** Reading text **
*** Block opens ***
Now Trending: Inpowered on the Coronavirus Surge in Mission-based Marketing

Lately, there’s been a lot of talk among publishers about how advertisers are pausing or adjusting ad spend since COVID-19 arrived.

As if publishers weren’t struggling enough since advertisers blacklisted “coronavirus,” “pandemic,” “COVID-19” and any other related terms causing a revenue crisis.

While spending is down across the board, the IAB Coronavirus Ad Spend Impact: Buy-Side Report reveals an interesting trend: brands are actually increasing their mission-based marketing efforts by 42% and cause-related campaigns by 41%.

This pivot in spend is working favorably for brands. Recent research shows that consumers still want to hear from brands, but mainly about how they are responding to COVID-19. In fact, the messaging shift is changing people’s perceptions of advertising.  An online focus group conducted by AI-driven research platform Remesh found that 74% of participants were “more likely to buy from a brand if they are running ads that show how they are helping underprivileged and those in need.”

We spoke with Peyman Nilforoush, CEO & Co-Founder of content marketing platform, inPowered about the trends his company is seeing with their clients in terms of shifting to mission-based marketing and how inPowered is matching COVID-19 related brand spend dollar-for-dollar.

Gavin Dunaway: Can you share examples of the messaging from some of the brands working with InPowered?  How are you evaluating effectiveness?
*** Block closes ***
** Information **
*** Block opens ***
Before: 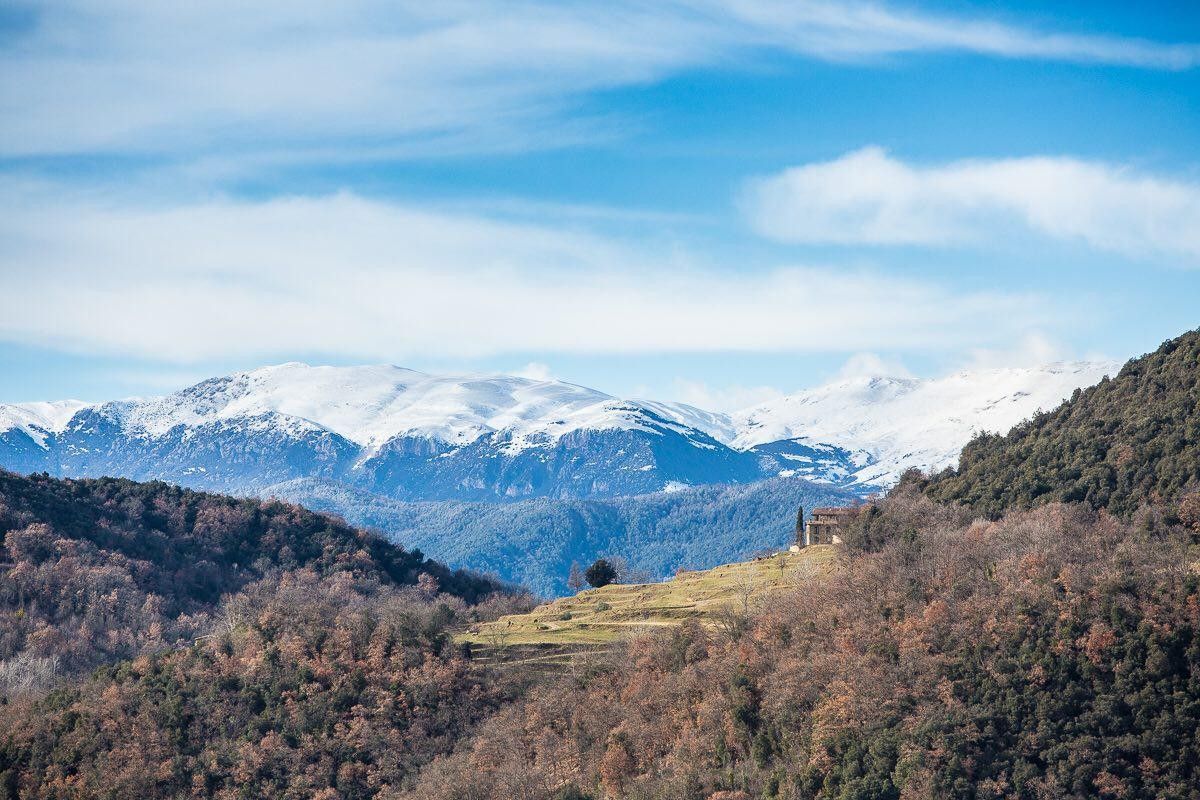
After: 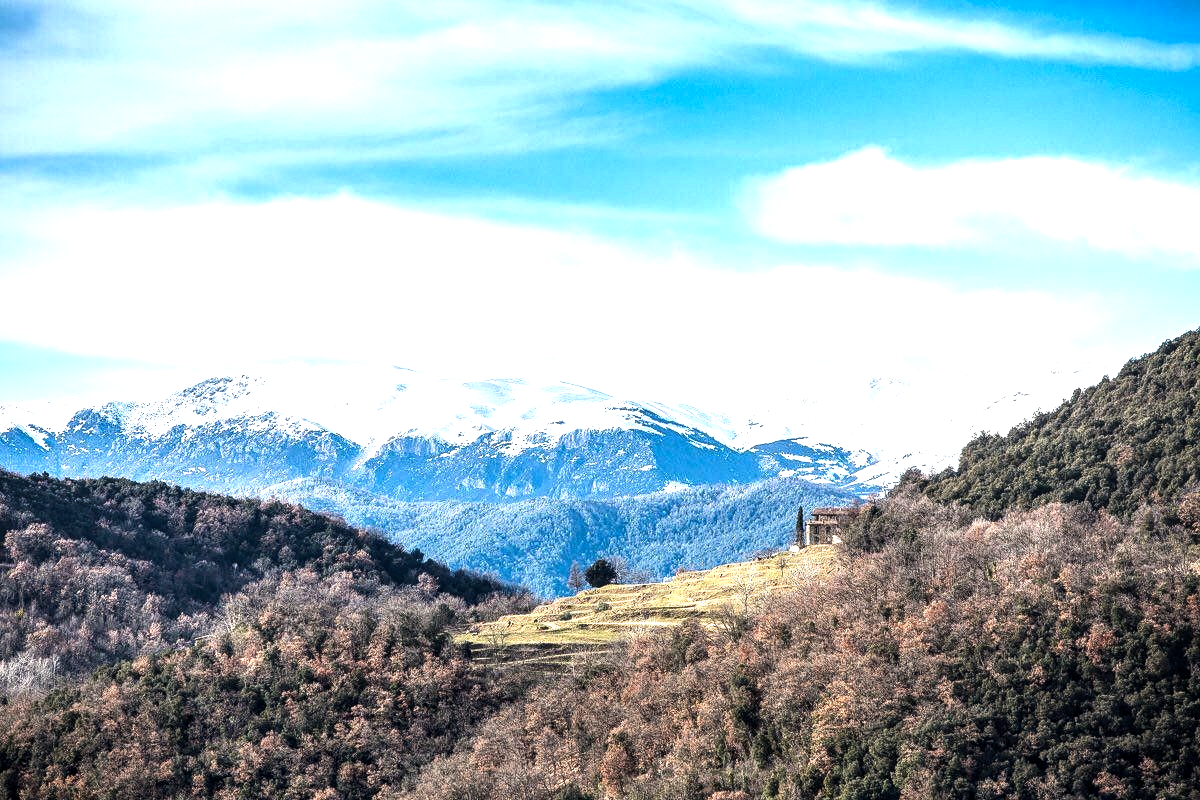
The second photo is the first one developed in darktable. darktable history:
local contrast: detail 130%
tone equalizer: -8 EV -1.08 EV, -7 EV -1.01 EV, -6 EV -0.867 EV, -5 EV -0.578 EV, -3 EV 0.578 EV, -2 EV 0.867 EV, -1 EV 1.01 EV, +0 EV 1.08 EV, edges refinement/feathering 500, mask exposure compensation -1.57 EV, preserve details no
*** Block closes ***
** Parts of the exercise **
(A) List every percentage in the article on mission-based marketing.
(B) Extend the article on mission-based marketing from the point where it stops.
The rows are separate material from the article on mission-based marketing.

** Answers to the tasks **
(A) 42%, 41%, 74%

(B)
Peyman Nilforoush: Many of our advertisers are not using our platform to sell a product right now, but instead have made major adjustments to their messaging in ways that are immediately helpful to the public. For example, we have a major telecom brand, who is pushing out news articles about the steps they are taking to make the internet more accessible to low-income and underserved users. They are also waiving data caps for service and postponing bill collection, so they are doing a lot to get that message out as it has immediate relevance and usefulness for existing (and potential) customers.

Additionally, this brand is using our proprietary AI-based Call-To-Action technology to get a real-time read on the sentiment about their brand after an article has been consumed, and the brand sentiment lift they are seeing is much higher than a typical brand campaign. Another example of how brands are responding with their content marketing messaging can be seen with a pharmaceutical research organization, who is creating and promoting content about what members of the pharmaceutical community are doing to directly fight COVID-19; including developing vaccines and preparing factories to produce large quantities of vaccines, donating medical supplies, and conducting trials for treatments and therapies.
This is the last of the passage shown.